Hi,
I have been optimizing Sqlg of late and eventually arrived at TinkerPop
code.
The gremlin in particular that I am interested is path queries.
Here is the test that I am running in jmh.
//@Setup
Vertex a = graph.addVertex(T.label, "A", "name", "a1");
for (int i = 1; i < 1_000_001; i++) {
Vertex b = graph.addVertex(T.label, "B", "name", "name_" + i);
a.addEdge("outB", b);
for (int j = 0; j < 1; j++) {
Vertex c = graph.addVertex(T.label, "C", "name", "name_"
+ i + " " + j);
b.addEdge("outC", c);
}
}
And the query being benchmarked is
GraphTraversal<Vertex, Path> traversal =
g.V(a).as("a").out().as("b").out().as("c").path();
while (traversal.hasNext()) {
Path path = traversal.next();
}
Before the optimization, (as things are now)
Benchmark Mode Cnt Score Error Units
GremlinPathBenchmark.g_path avgt 100 1.086 ± 0.020 s/op
The optimization I did is in AbstractStep.prepareTraversalForNextStep,
to not call addLabels() for path gremlins as the labels are known by the
step and do not change again so there is not need to keep adding them.
private final Traverser.Admin<E> prepareTraversalForNextStep(final
Traverser.Admin<E> traverser) {
if (!this.traverserStepIdAndLabelsSetByChild) {
traverser.setStepId(this.nextStep.getId());
if (traverser instanceof B_LP_O_P_S_SE_SL_Traverser) {
} else {
traverser.addLabels(this.labels);
}
}
return traverser;
}
After optimization,
Benchmark Mode Cnt Score Error Units
GremlinPathBenchmark.g_path avgt 100 0.680 ± 0.004 s/op
1.086 vs 0.689 seconds for the traversal.
I ran the Structured and Process test suites. 2 tests are failing with
this optimization.
InjectTest.g_VX1X_out_name_injectXdanielX_asXaX_mapXlengthX_path fails with
"java.lang.IllegalArgumentException: The step with label a does not exist"
and
SerializationTest.shouldSerializePathAsDetached fails with
"Caused by: java.lang.IllegalArgumentException: Class is not registered:
java.util.Collections$UnmodifiableSet"
Before investigating the failures is this optimization worth pursuing?
Thanks
Pieter

### SOURCE MATERIAL
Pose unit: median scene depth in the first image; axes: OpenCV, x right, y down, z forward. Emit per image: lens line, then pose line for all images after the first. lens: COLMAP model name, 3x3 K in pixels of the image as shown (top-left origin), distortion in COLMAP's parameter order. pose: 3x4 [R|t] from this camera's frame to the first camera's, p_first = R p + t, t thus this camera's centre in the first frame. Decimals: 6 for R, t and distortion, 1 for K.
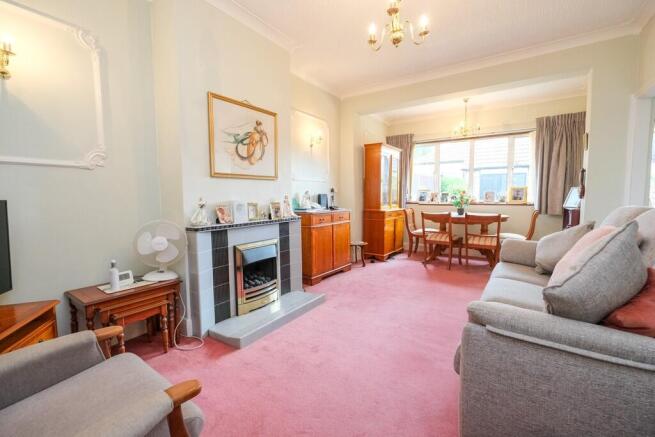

### DIRECTIONS
Answer these questions about the Sqlg path-query post:
(a) Which method was changed to make the optimization?
(b) What average time per operation did the benchmark report before the optimization?
(c) How many tests failed after the optimization was applied?
The material is not needed for this work.

### RESPONSE TO THIS TASK
(a) AbstractStep.prepareTraversalForNextStep
(b) 1.086 ± 0.020 s/op
(c) Two